Recteur de l’Université d’État de Ponta Grossa (UEPG), écrivain et professeur Miguel Sanches Neto souligne que la dictature brésilienne a fait de Kafka une sorte de “traducteur de la réalité absurde établie par les militaires”. “Au cours de cette période [entre os anos 1960 e 1970]”Il est entré dans la veine de la littérature brésilienne”, contextualise-t-il. “Tous les écrivains de l’époque qui travaillaient avec l’élément fantastique ou avec l’allégorie ont puisé dans Kafka”.

Cette influence kafkaïenne perdure encore aujourd’hui. Sanches Neto lui-même en est un exemple. Kafka est présent sur l’affiche et la petite sculpture qui ornent son bureau. Et cela lui inspire certains de ses textes, comme la nouvelle Aux côtés de Kafka, encore inédite en livre, un texte fictif sur la mort du Tchèque, avec des éléments tirés de témoignages réels.

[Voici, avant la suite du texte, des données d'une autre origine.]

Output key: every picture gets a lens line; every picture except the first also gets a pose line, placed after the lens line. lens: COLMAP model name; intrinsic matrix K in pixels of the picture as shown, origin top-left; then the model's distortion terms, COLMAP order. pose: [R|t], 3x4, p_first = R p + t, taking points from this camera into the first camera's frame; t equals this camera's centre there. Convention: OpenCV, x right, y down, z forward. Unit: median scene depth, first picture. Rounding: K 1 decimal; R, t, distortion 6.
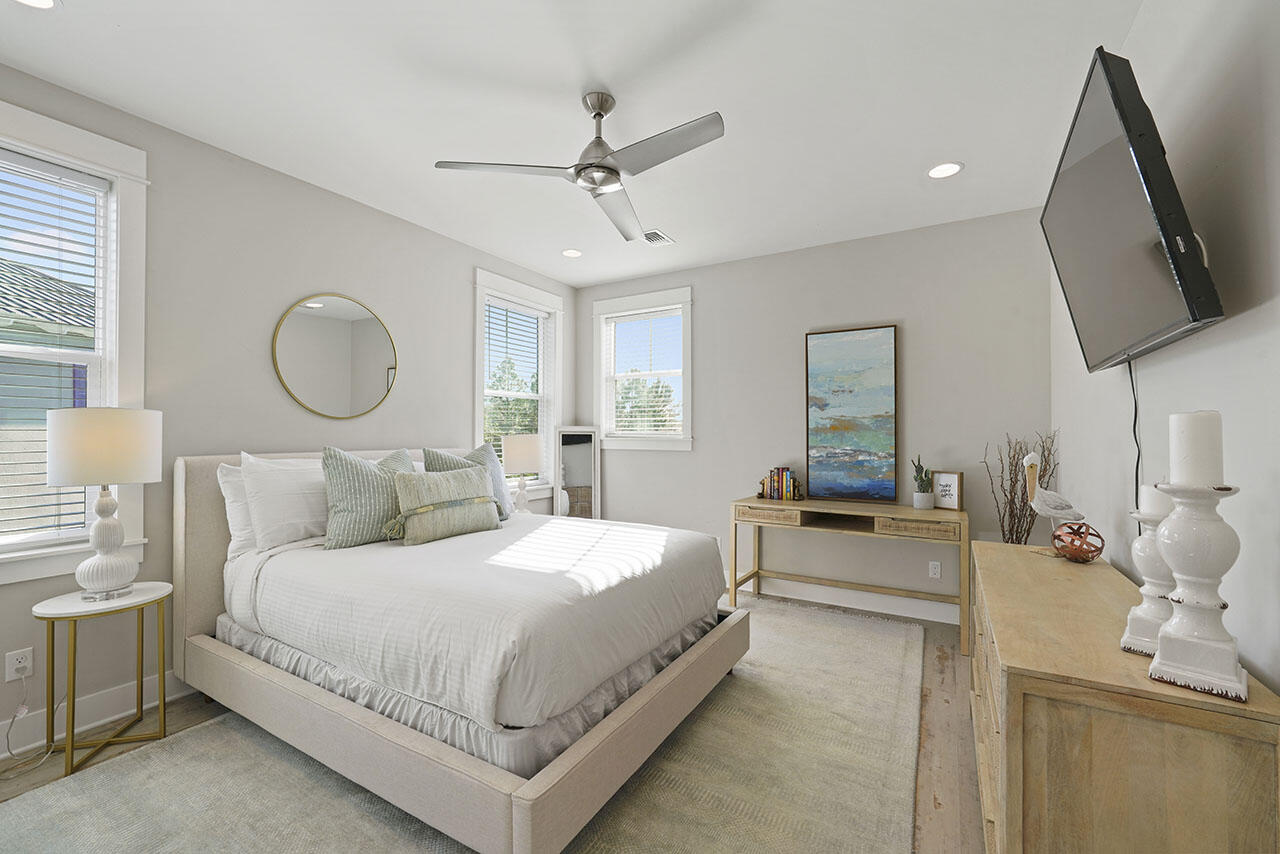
lens RADIAL K [[521.9, 0, 631.5], [0, 521.9, 431.5], [0, 0, 1]] dist [-0.004813, -0.000166]
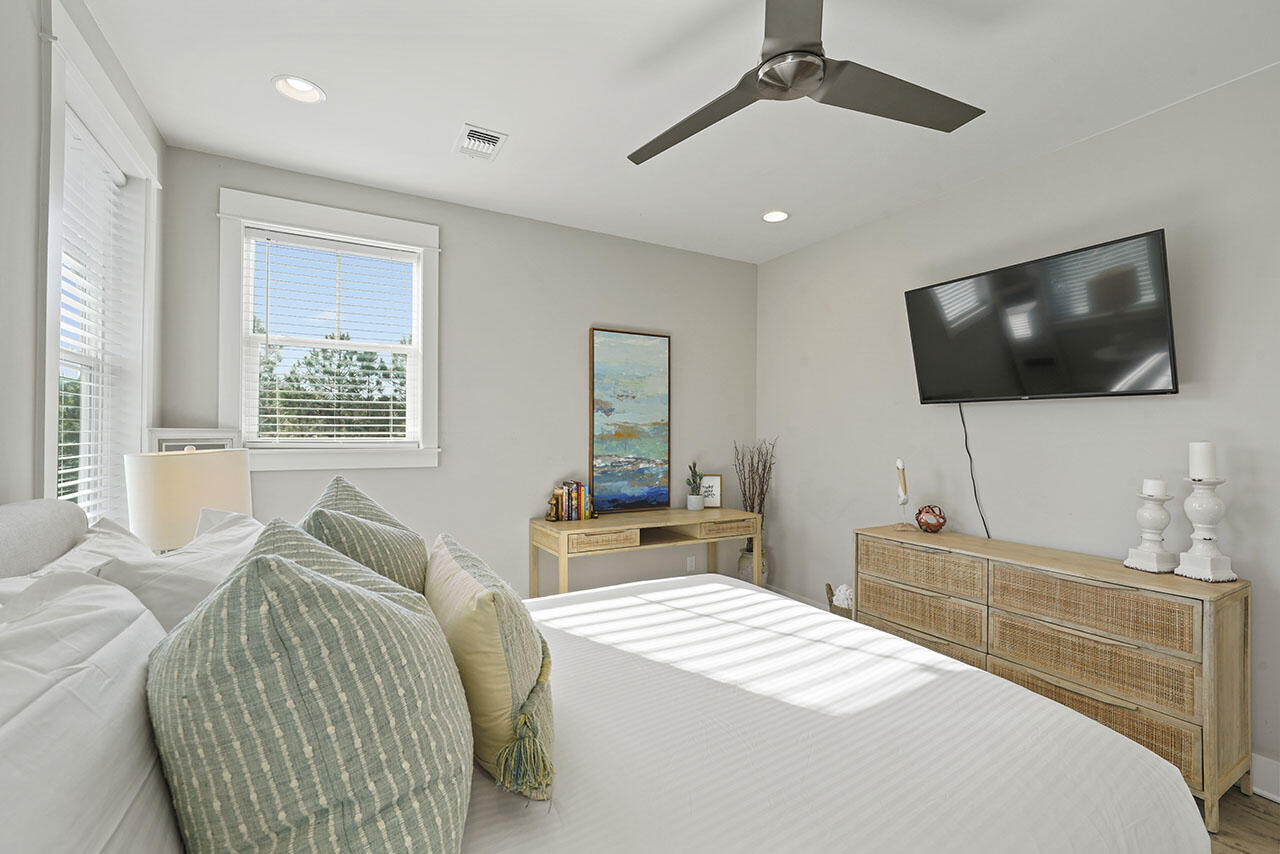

Auteur de 27 livres, professeur de littérature et écrivain Gildemar Pontes se considère également comme un adepte du style de Kafka. “Parler de lui, c’est presque une catharsis. C’est une figure qui a une influence directe sur ma vision de la vie et mon plaisir esthétique”, commente-t-il, qui dit tenter de “kafky” sa littérature.

Deutsche Welle est le diffuseur international allemand et produit du journalisme indépendant en 30 langues.
2024-06-03 12:06:00
1717407758


#Linfluence #Kafka #sur #littérature #brésilienne

Facebook
Twitter
LinkedIn
Pinterest

Leave a Comment

This site uses Akismet to reduce spam. Learn how your comment data is processed.